● **Document**:

When I arrived at the police station the suspect was still being booked into the custody area. He was still clothed, which was good because I wanted to examine him for residues before his clothing was removed. This was to ensure that there was no disturbance of any material which was directly on his exposed skin areas.
Once again I considered PACE. Under the Act, the swabbing of exposed external areas of a suspect could be undertaken with the consent of a suspect and with the authority of a police inspector, where it was believed that evidence could be found to prove or disprove the involvement in a criminal offence. As explained before, in a serious case, such as this, even if the suspect refused or did not consent in writing, the external samples could still be taken with the authority of a superintendent.
To say that the suspect was happy for me to take the samples may be stretching the view. Anyone arrested in an offence such as conspiracy to rob and discharging a firearm at arresting officers is unlikely to be at their best. With the appropriate authorities, and in the absence of any force being needed, I could undertake the examination, which I did. Had it come to a struggle, though, I would have to advise that the swabbing was unpractical in such a situation. This is because any force used could not be controlled and there would be a risk of poor and possibly contaminated sampling and, of course, injury. Again, as I’ve said before, in that case my notes and the custody record would show the refusal. This in itself could be presented in evidence and a prosecution lawyer use a clause in the Act to suggests that a refusal hid the complicity of the suspect. The examination had the ability to disprove as well as prove involvement.
Having examined many suspects for FDRs in the past, I was very familiar with the procedure. The Metropolitan Police Forensic Science Laboratory provided a special swabbing kit for the purpose. The kit was made under specific conditions to ensure that its contents were free from contamination before it was released for use. Its batch and history were monitored. When used, the procedure started with the operator (such as me) obtaining control samples from the room in which the examination was taking place and also from my own hands. Again this was to check and ensure that there was no contamination from the sampling process.
Only once this was done would I then put on a pair of gloves from within the kit and swab, with small sticky pre-labelled tabs, the fingers, back of hands and the face of the suspect. I would then comb the hair of the suspect for residues, using a comb with lint-filled moistened teeth designed for the purpose. The combing was also suitable for fibres and glass examination should that also be required later.
Having completed each swabbing, the items were placed back in the sample tubes, an examination information sheet filled in and all the items, including the sheet, placed in the single bag provided for the purpose which I labelled and sealed. It was marked my Exhibit PFM/1. It was the only exhibit I personally took. I ensured it was entered on the suspect’s custody record and placed with the property seized from him.
Having completed my examination and notes, I left the arresting detective officer present to recover the suspect’s clothing.
It was over a year later that I was called to give evidence at the trial of the suspect and his co-defendants at the Central Criminal Court at the Old Bailey in the City of London.
I probably sat outside the court for a couple of hours, but by then I was an old hand, and, like other expert witnesses, I was only called to the court once my turn was imminent.
The case was obviously being fiercely contested by the defence team. This was evident from the fact that no detectives were allowed in court, with the exception of the exhibits officers in the case (a detective constable from the Barnes office), who was needed to find exhibits when they were called for. The absence of the officer in the case (the leading investigator) was bound to hamper the progress of the case from an investigation point from view but indicated mistrust of the police by the defence.

● **List of tasks**:
#1 In the account of the suspect's examination at the police station, what exhibit number was given to the sealed bag of samples?
#2 Rewrite the paragraph of the examination account that begins "Having examined many suspects for FDRs" as a short bulleted list that keeps its main facts.

● **Listed records**:

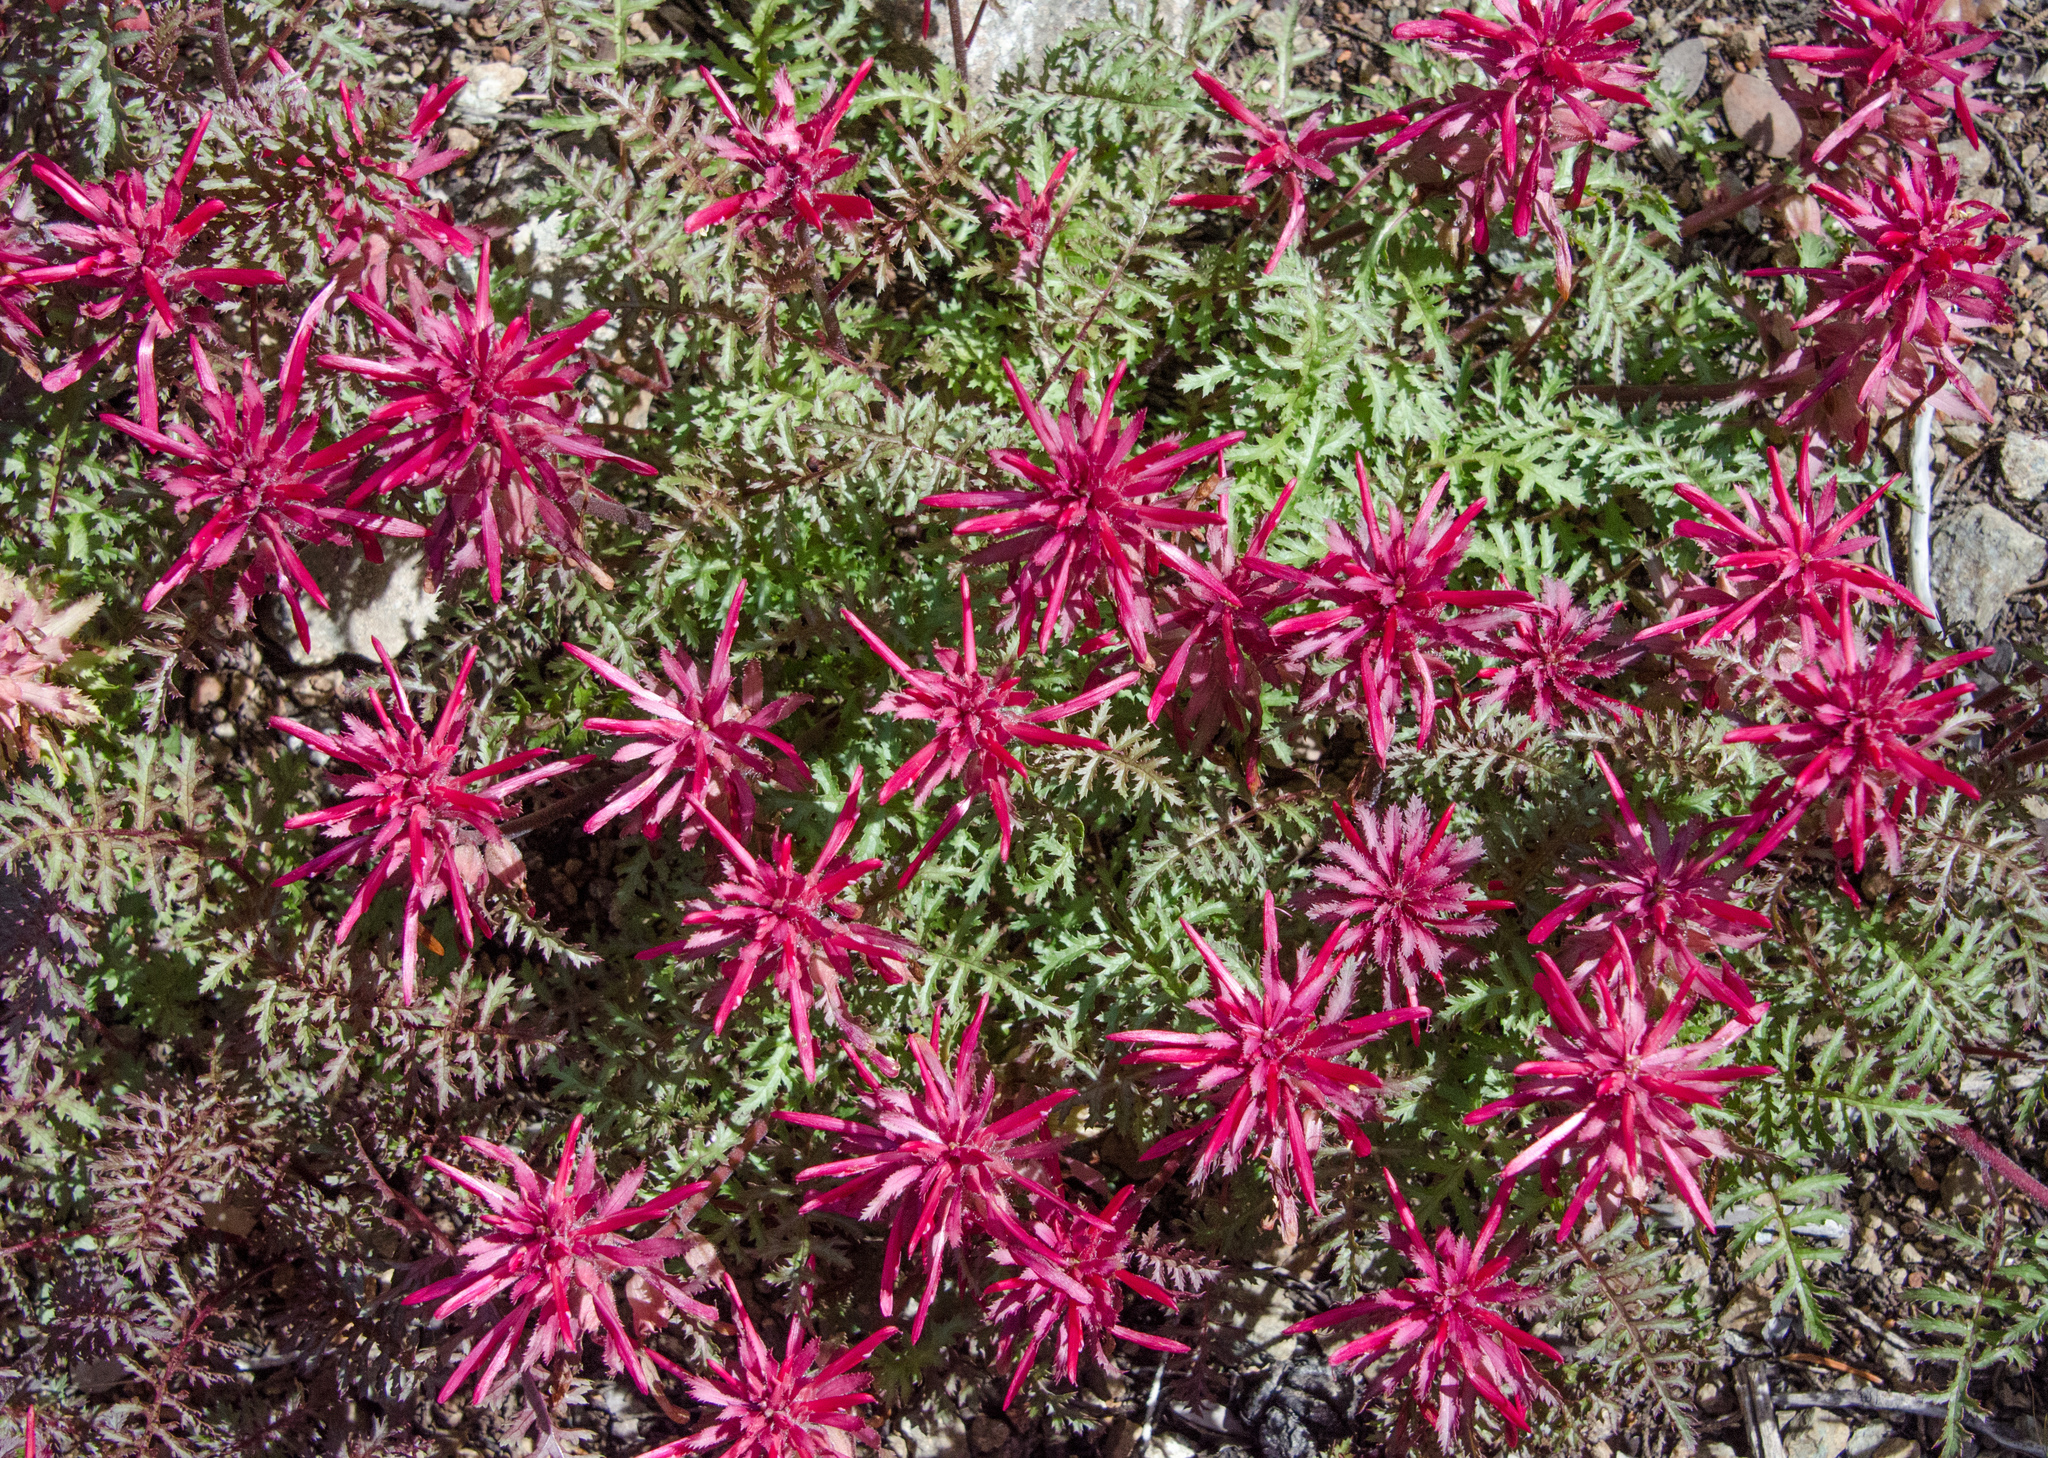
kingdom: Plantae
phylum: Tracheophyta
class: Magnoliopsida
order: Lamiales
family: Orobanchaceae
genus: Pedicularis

==

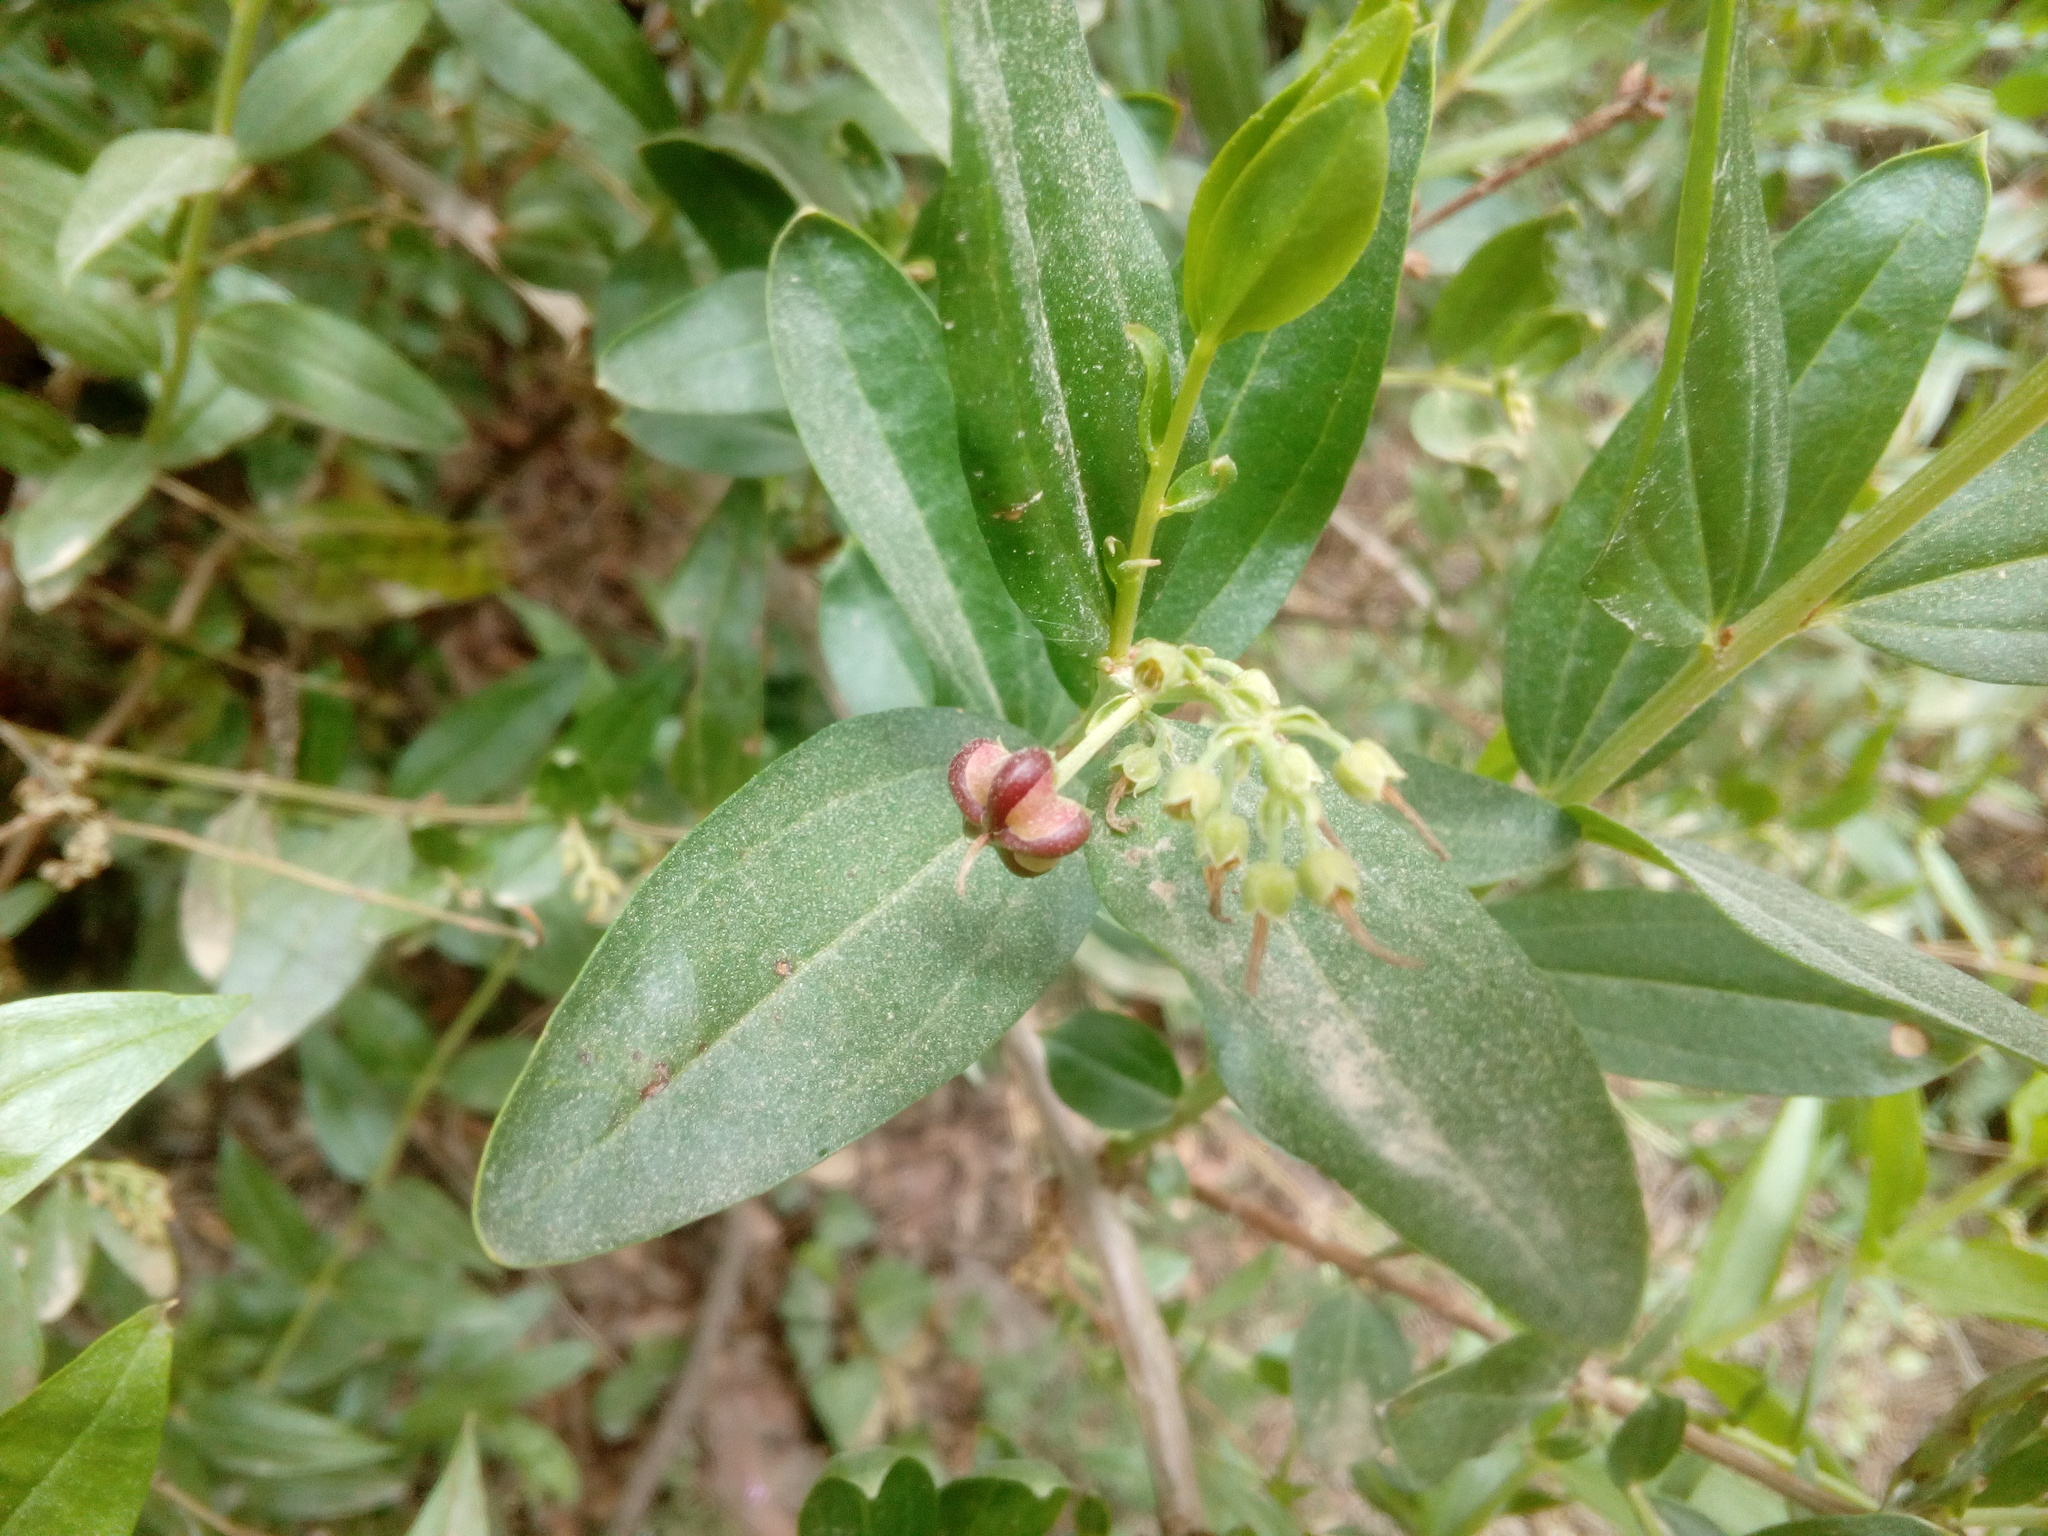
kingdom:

==

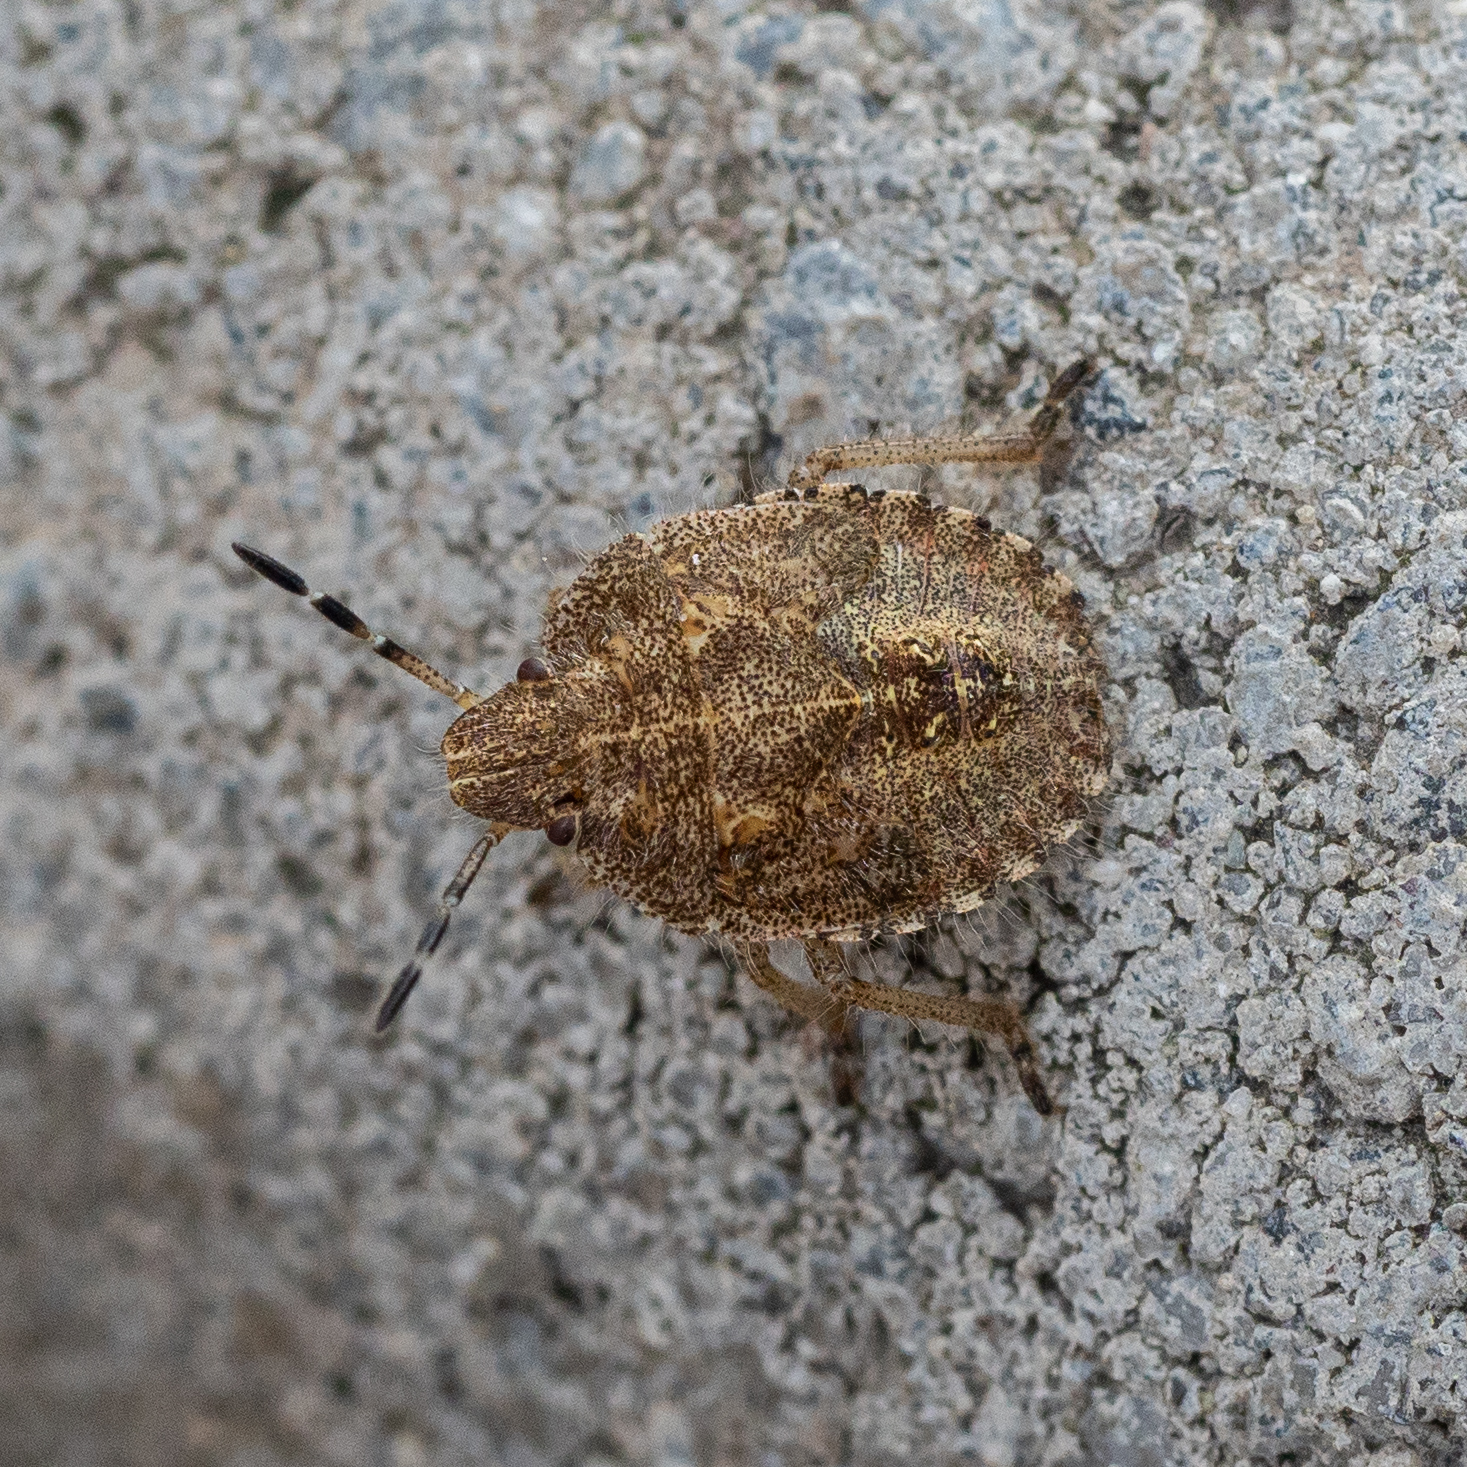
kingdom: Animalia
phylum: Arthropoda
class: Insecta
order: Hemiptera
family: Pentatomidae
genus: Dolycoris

● **Task-by-task solutions**:
#1 PFM/1

#2
- I had examined many suspects for FDRs and knew the procedure well.
- The Metropolitan Police Forensic Science Laboratory supplied a special swabbing kit for this purpose.
- The kit was made under specific conditions so that its contents were free from contamination before release, and its batch and history were monitored.
- The procedure began with the operator taking control samples from the examination room and from the operator's own hands, to check that the sampling process introduced no contamination.